Analysts Dismiss AI Bubble Fears—But Altman Sounds Alarm on Investor Wipeouts
AI hype hits a reality check as Wall Street shrugs—while Silicon Valley's golden boy rings the warning bell.
The 'This Time Is Different' Crowd Strikes Again
Market watchers are brushing off comparisons to dot-com mania, even as AI valuations defy gravity. Meanwhile, OpenAI's Sam Altman—whose own company fueled the frenzy—now cautions about 'irrational exuberance' burning capital faster than a shitcoin rug pull.
VCs Playing Hot Potato With Artificial Stupidity
No hard numbers? No problem. The sector keeps attracting dumb money like DeFi degens to a 100x leverage trade. (Pro tip: When the guy who monetized ChatGPT warns about bubbles, maybe hedge your bets.)
Closing thought: Nothing brings out financial amnesia quite like a shiny new tech narrative—and the inevitable SEC hearings will be *chef's kiss* poetic justice.
Altman says investors are overexcited about AI
The OpenAI executive stressed that the industry was at a stage where investors were generally overexcited about AI. He opined that AI was the most important thing recently happening to society. OpenAI also said it was already looking past the cloud capacity of Microsoft’s Azure and actively shopping around for options.
Joseph Tsai, the co-founder of Alibaba, was also worried that the AI sector had a bubble brewing in the United States. He was surprised by the scale at which AI companies were spending on data centers and questioned whether it was necessary to spend those many billions. Tsai especially expressed concern over companies that invested in data center construction without confirming if there was clear demand.
However, Altman bets that OpenAI’s demand will continue rising, its training needs will continue growing, and its expenditures will be more aggressive than other AI companies. He added that his company had a very DEEP belief in the progress it was witnessing and anticipating in the industry. However, he acknowledged that his company screwed up the GPT-5 launch.
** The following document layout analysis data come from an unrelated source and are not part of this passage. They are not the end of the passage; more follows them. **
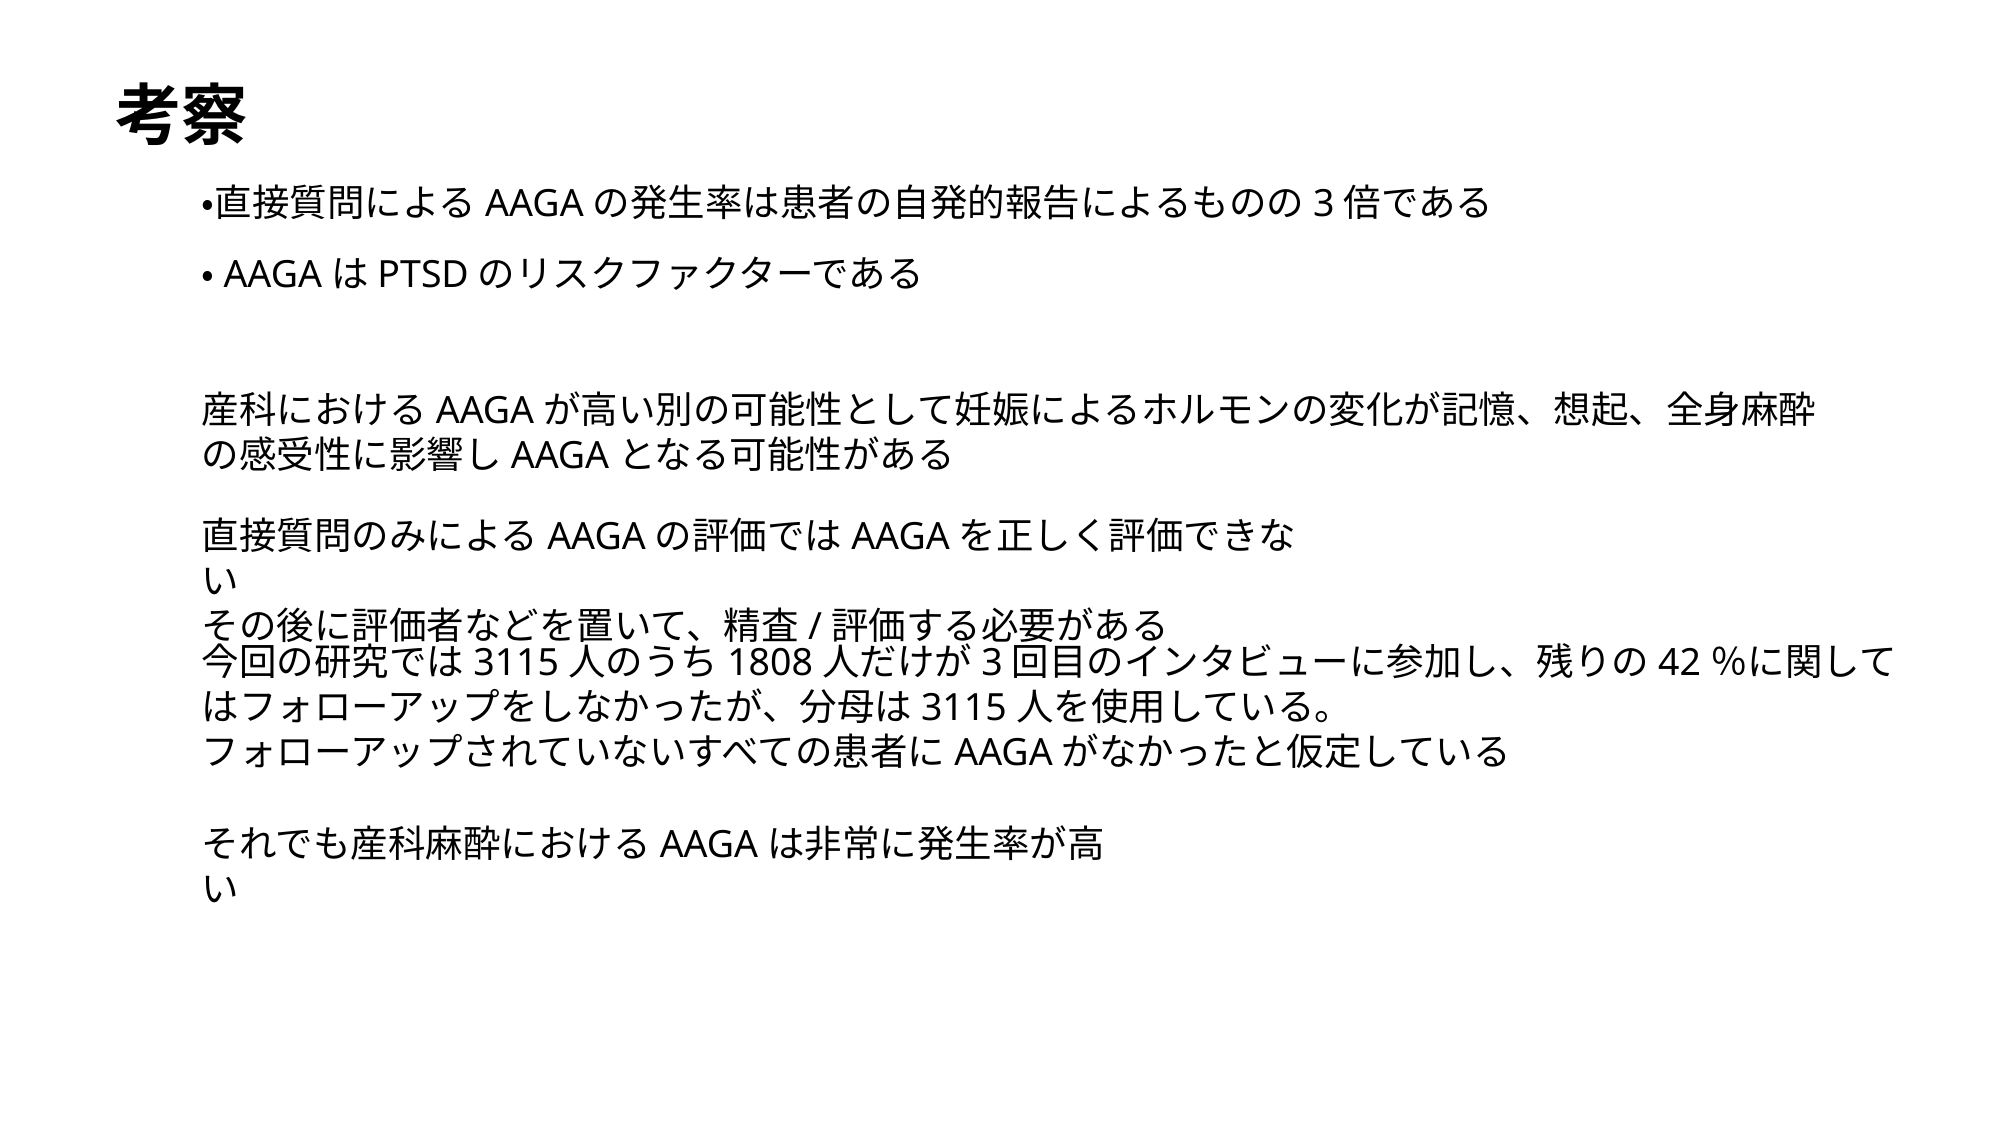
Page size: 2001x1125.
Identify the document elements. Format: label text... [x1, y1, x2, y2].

text_box 直接質問のみによるAAGAの評価ではAAGAを正しく評価できない その後に評価者などを置いて、精査/評価する必要がある [187, 504, 1339, 630]
text_box それでも産科麻酔におけるAAGAは非常に発生率が高い [187, 813, 1155, 918]
text_box 考察 [100, 65, 274, 161]
text_box ・直接質問によるAAGAの発生率は患者の自発的報告によるものの3倍である [187, 171, 1557, 232]
text_box 今回の研究では3115人のうち1808人だけが3回目のインタビューに参加し、残りの42％に関してはフォローアップをしなかったが、分母は3115人を使用している。 フォローアップされていないすべての患者にAAGAがなかったと仮定している [187, 630, 1913, 781]
text_box ・AAGAはPTSDのリスクファクターである [187, 242, 1179, 303]
text_box 産科におけるAAGAが高い別の可能性として妊娠によるホルモンの変化が記憶、想起、全身麻酔の感受性に影響しAAGAとなる可能性がある [187, 378, 1867, 484]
“You should expect us to take as much compute as we can … and we will spend maybe more aggressively than any company who’s ever spent on anything ahead of progress.”
–Sam Altman, CEO at OpenAI
All the megacaps reportedly raised their capital expenditures to keep up with OpenAI. Microsoft is targeting roughly $120 billion in annual capex, Amazon is looking at $100 billion, Alphabet increased its forecast to $85 billion, and Meta extended its capex to $72 billion. However, Ives believes the industry is only in the “second inning of a nine-inning game.”
Rowe pushes back on AI and dotcom bubble comparison
Robert Rowe, Citi’s U.S. Regional Director of Research, disagreed with comparing the AI and dotcom bubbles. He pointed out that the dotcom bubble came when many situations were over-leveraged. Rowe added that few companies had earnings back then, but now they do, with very strong funding and cash flow. He stressed that these companies were funding their growth largely with this cash flow. Rowe also said the AI bubble was unlike the 90s dotcom cycle because companies now did not rely on debt to fund infrastructure spending.
According to the Citi executive, the current AI investment wave was entirely driven by the global economy’s structural shifts. He particularly pointed out the accelerated growth of digital services, which he said now accounted for a big chunk of global exports. Rowe also believes that AI spending will soon match the contribution of private consumption to GDP growth.
However, Altman believes these cycles are part of technology’s natural progress rhythm. The OpenAI boss expects the AI bubble to follow the same trend as the dotcom bubble: lasting transformation after a few high-profile wipeouts.